HP recently appointed G. Kennedy Thompson, the CEO of Wachovia, as an independent director with the responsibility for reviewing and reporting on HP's compliance with legal and ethical requirements related to investigations.
Hewlett Packard Scandal Escalates to Spying on Dell Accusation
January 24, 2007. Karl Kamb Jr., a former HP vice president of business development and strategy, filed a counter suit in U.S. District Court for the Eastern District of Texas against HP, former HP Chairman Patricia Dunn and former HP attorney Kevin Hunsaker, saying that HP used the illegal tactic of pretexting in order to obtain his private phone records. If true, this would indicate that HP's practice of employing possibly illegal investigation tactics went beyond an effort to find the source of boardroom leaks.
The counter suit is in response to a suit by HP's suit against Kamb, another former HP employee and Byd:sign, a rival rival flat-screen TV company that HP claims Kamb started while still working at HP. HP are seeking $100 million dollars as part of their law suit.
Included in the counter claim is the allegation that in 2002, HP hired Katsumi Iizuka, a president of Dell Japan until 1995, to supply information on Dell's plans to enter the printer business and that "senior HP management" signed off on the payments to Iizuka.
On a January 24, 2007 U.S. District Court Judge Michael Schneider ordered Kamb to withdraw his counterclaim against HP and to resubmit it under seal.
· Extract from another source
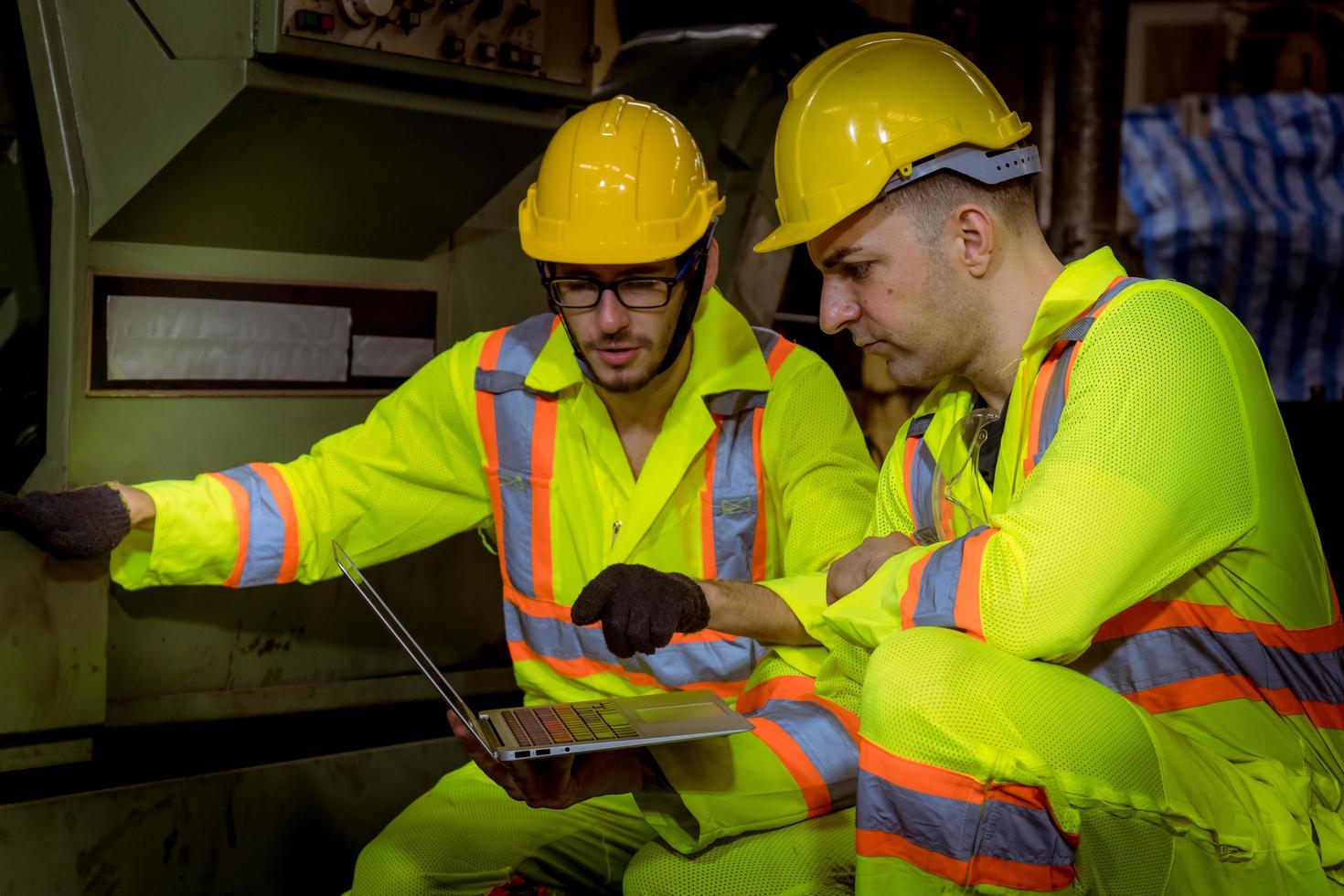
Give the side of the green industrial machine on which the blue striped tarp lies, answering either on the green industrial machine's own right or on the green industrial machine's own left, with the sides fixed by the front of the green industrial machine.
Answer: on the green industrial machine's own left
He also issued a restraining order barring parties in the case from discussing the counterclaim allegations with the media.
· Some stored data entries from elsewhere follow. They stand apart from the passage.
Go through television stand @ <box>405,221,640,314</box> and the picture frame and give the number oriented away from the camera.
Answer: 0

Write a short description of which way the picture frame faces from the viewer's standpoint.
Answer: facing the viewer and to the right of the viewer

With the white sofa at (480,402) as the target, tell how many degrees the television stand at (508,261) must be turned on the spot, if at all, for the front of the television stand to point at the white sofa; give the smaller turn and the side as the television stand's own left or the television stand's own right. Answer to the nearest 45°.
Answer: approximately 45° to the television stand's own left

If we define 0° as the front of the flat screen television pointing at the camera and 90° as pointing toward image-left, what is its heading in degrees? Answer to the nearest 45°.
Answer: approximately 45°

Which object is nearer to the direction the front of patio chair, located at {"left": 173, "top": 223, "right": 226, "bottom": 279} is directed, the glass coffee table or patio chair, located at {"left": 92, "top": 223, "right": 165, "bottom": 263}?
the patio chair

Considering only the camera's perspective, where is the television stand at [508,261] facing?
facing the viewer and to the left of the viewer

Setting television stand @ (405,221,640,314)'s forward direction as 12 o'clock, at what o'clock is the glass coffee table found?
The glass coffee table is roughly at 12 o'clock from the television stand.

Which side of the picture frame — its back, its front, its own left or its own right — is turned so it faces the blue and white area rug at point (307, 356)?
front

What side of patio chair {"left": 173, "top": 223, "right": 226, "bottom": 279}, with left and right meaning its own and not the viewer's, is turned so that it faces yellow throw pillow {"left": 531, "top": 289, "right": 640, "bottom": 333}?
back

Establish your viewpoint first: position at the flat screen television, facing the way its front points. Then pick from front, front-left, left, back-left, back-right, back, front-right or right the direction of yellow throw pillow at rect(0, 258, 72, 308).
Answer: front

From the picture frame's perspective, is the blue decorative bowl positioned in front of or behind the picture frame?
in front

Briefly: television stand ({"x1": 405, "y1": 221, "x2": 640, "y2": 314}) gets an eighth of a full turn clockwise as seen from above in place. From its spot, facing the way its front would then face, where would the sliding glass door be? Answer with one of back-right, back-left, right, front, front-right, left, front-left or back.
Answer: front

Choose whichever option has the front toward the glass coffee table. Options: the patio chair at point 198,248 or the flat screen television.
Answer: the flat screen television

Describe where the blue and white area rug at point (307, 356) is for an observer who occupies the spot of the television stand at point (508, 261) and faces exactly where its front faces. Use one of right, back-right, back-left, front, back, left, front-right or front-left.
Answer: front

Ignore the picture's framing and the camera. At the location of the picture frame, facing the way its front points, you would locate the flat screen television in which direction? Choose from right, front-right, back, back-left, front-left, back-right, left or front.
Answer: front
HP Sued: Insider Trading and State Civil Suit - Did HP Bosses Profit During the Scandal?
January 31, 2007. On November 30, 2006, a lawsuit against HP was filed in state court in San Jose, California on behalf of investors including a union pension fund.
The lawsuit alleged that HP CEO Mark Hurd, together with other senior executives and directors sold about $41.3 million of HP stock in a two-and-a-half week period in 2006, preceding HP's public disclosure about its involvement in a potentially damaging investigation. Hurd is said to have sold $1.4 million worth of stock options on August 25, the same day he was interviewed by HP attorneys about the company's investigation into news leaks.
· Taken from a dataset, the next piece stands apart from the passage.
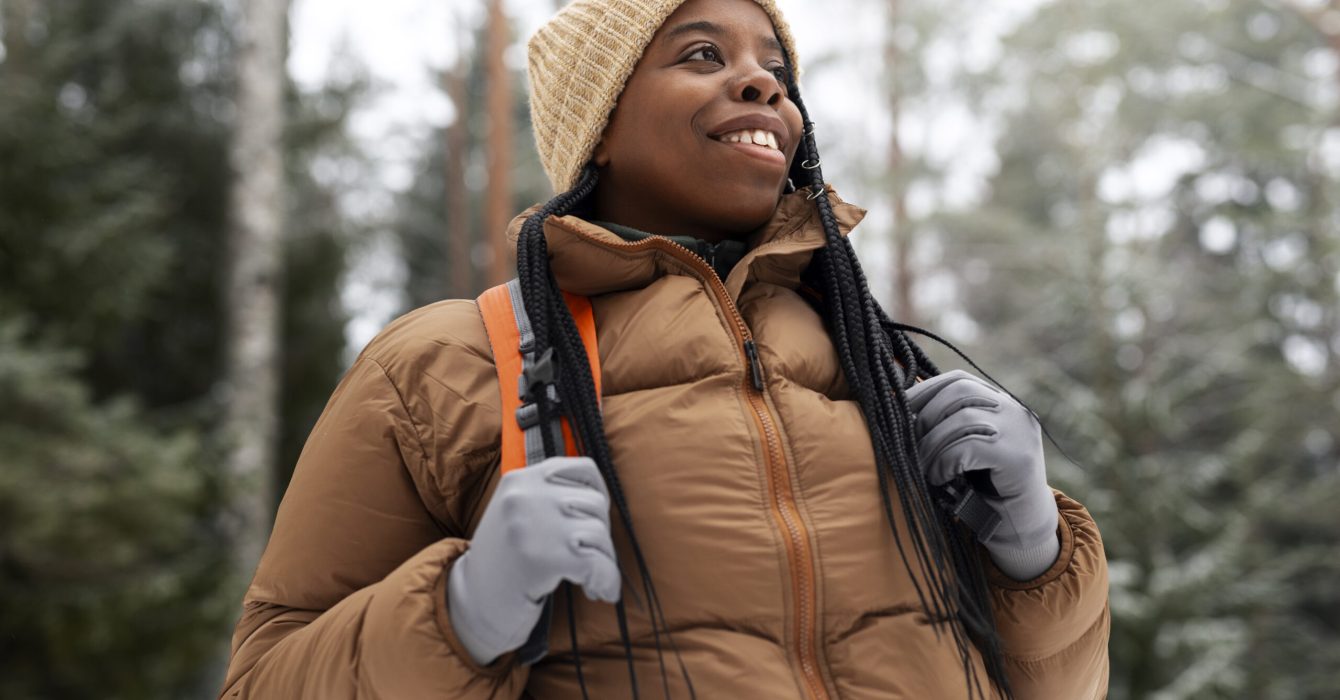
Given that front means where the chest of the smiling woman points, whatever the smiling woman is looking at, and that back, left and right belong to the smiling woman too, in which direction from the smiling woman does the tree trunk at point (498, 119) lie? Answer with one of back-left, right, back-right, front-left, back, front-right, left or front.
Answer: back-left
The lawsuit contends that the defendants sold shares because they knew "the market's perception of HP would be significantly damaged when (not if) the market became aware of the full extent of distrust and acrimony among board members, the outlandish smear campaign tactics the acrimony had spurned and the illegality of the investigatory tactics being used."
The suit alleged that in addition to the sales of shares by insiders, Hewlett Packard's board approved stock buybacks of about $10 billion "to keep the company's stock price propped up while insiders were selling."
HP responded by saying that the lawsuit "represents a transparent effort to exploit issues related to HP's recent investigation for personal gain" and that "HP will defend itself vigorously".
On December 12, 2006, members of Congress Bart Stupak and John Dingell wrote asking Hurd to explain his actions. In a December 21, 2006 reply (made public on January 19, 2007) Hurd states that his August 25, 2006 sale of shares underlying 100,000 options was made in the regular course of an investment strategy, represented only 5 percent of his HP holdings, and did not cause the stock price to decline.
In April 2005, the timing of Hurd's sale of NCR stock was also questioned. Hurd was CEO of NCR from March 2003 to March 2005. In that sale, Hurd made $2.3 million by selling NCR stock in the two months prior to being named HP's CEO. Following the announcement of Hurd's resignation from NCR, NCR's stock fell 17 percent to $31.40 a share.
In 2006, Hurd received $10 million dollars in direct compensation: $8.6 million dollars in bonuses and a salary of $1.4 million dollars.